> _Required action_:
The result should be every line in the data below that carries the string "with".

####

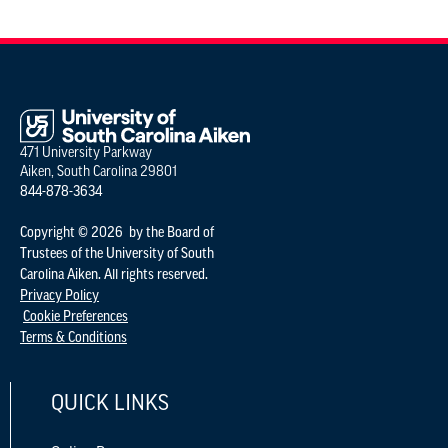
471 University Parkway
Aiken, South Carolina 29801
844-878-3634
Copyright © 2026 by the Board of
Trustees of the University of South
Carolina Aiken. All rights reserved.
Privacy Policy
Cookie Preferences
Terms & Conditions
QUICK LINKS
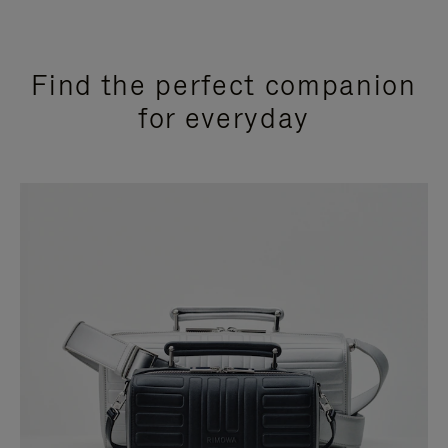
Find the perfect companion
for everyday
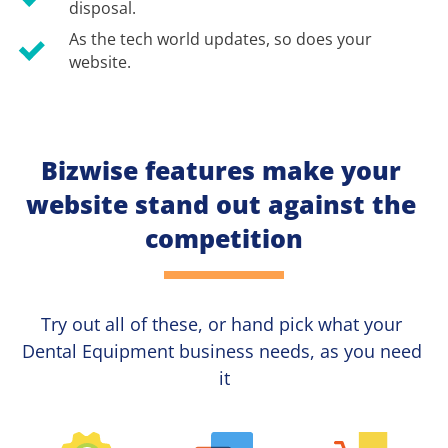
disposal.
As the tech world updates, so does your 
website.
Bizwise features make your 
website stand out against the 
competition
Try out all of these, or hand pick what your
Dental Equipment 
business needs, as you need 
it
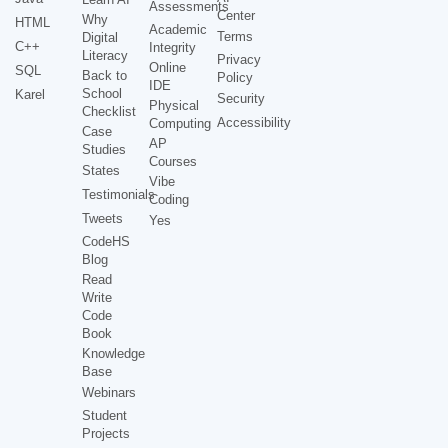
Assessments
Center
Why
HTML
Academic
Terms
Digital
C++
Integrity
Literacy
Privacy
Online
SQL
Back to
Policy
IDE
School
Karel
Security
Physical
Checklist
Accessibility
Computing
Case
AP
Studies
Courses
States
Vibe
Testimonials
Coding
Tweets
Yes
CodeHS
Blog
Read
Write
Code
Book
Knowledge
Base
Webinars
Student
Projects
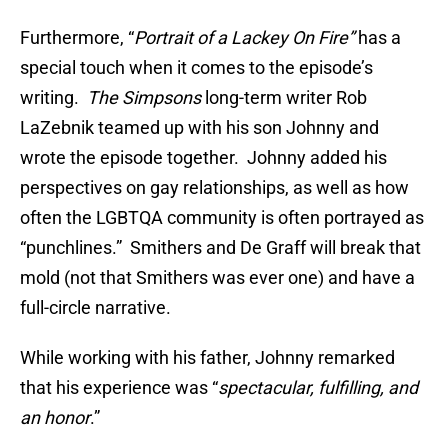
Furthermore, “
Portrait of a Lackey On Fire”
has a
special touch when it comes to the episode’s
writing.
The Simpsons
long-term writer Rob
LaZebnik teamed up with his son Johnny and
wrote the episode together. Johnny added his
perspectives on gay relationships, as well as how
often the LGBTQA community is often portrayed as
“punchlines.” Smithers and De Graff will break that
mold (not that Smithers was ever one) and have a
full-circle narrative.
While working with his father, Johnny remarked
that his experience was “
spectacular, fulfilling, and
an honor
.”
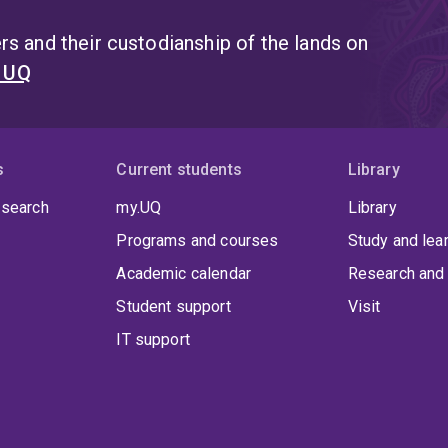
s and their custodianship of the lands on
t UQ
s
Current students
Library
 search
my.UQ
Library
Programs and courses
Study and lea
Academic calendar
Research and 
Student support
Visit
IT support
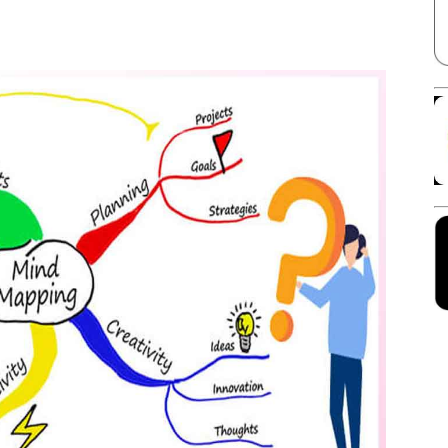
Facebook
X
Linkedin
Pinterest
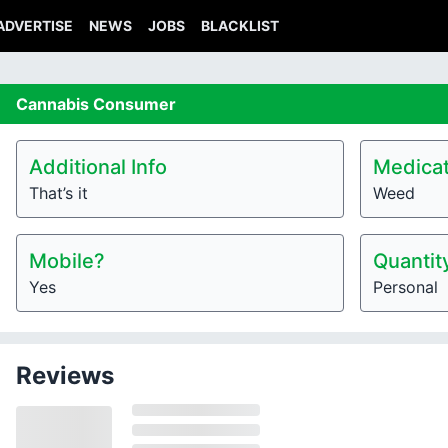
ADVERTISE
NEWS
JOBS
BLACKLIST
Cannabis
Consumer
Additional Info
Medicat
That’s it
Weed
Mobile?
Quantit
Yes
Personal
Reviews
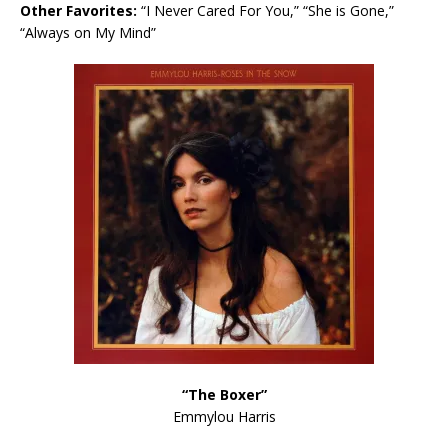
Other Favorites:
“I Never Cared For You,” “She is Gone,”
“Always on My Mind”
“The Boxer”
Emmylou Harris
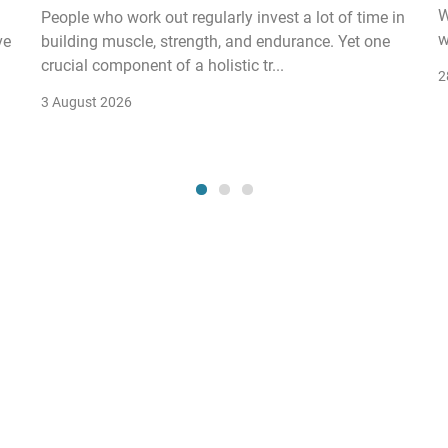
W
People who work out regularly invest a lot of time in
w
ve
building muscle, strength, and endurance. Yet one
crucial component of a holistic tr...
2
3 August 2026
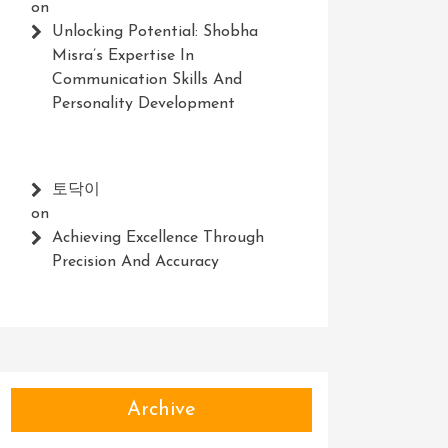
on
Unlocking Potential: Shobha
Misra’s Expertise In
Communication Skills And
Personality Development
토닥이
on
Achieving Excellence Through
Precision And Accuracy
Archive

####

> _Output for this task_:
LaZebnik teamed up with his son Johnny and
While working with his father, Johnny remarked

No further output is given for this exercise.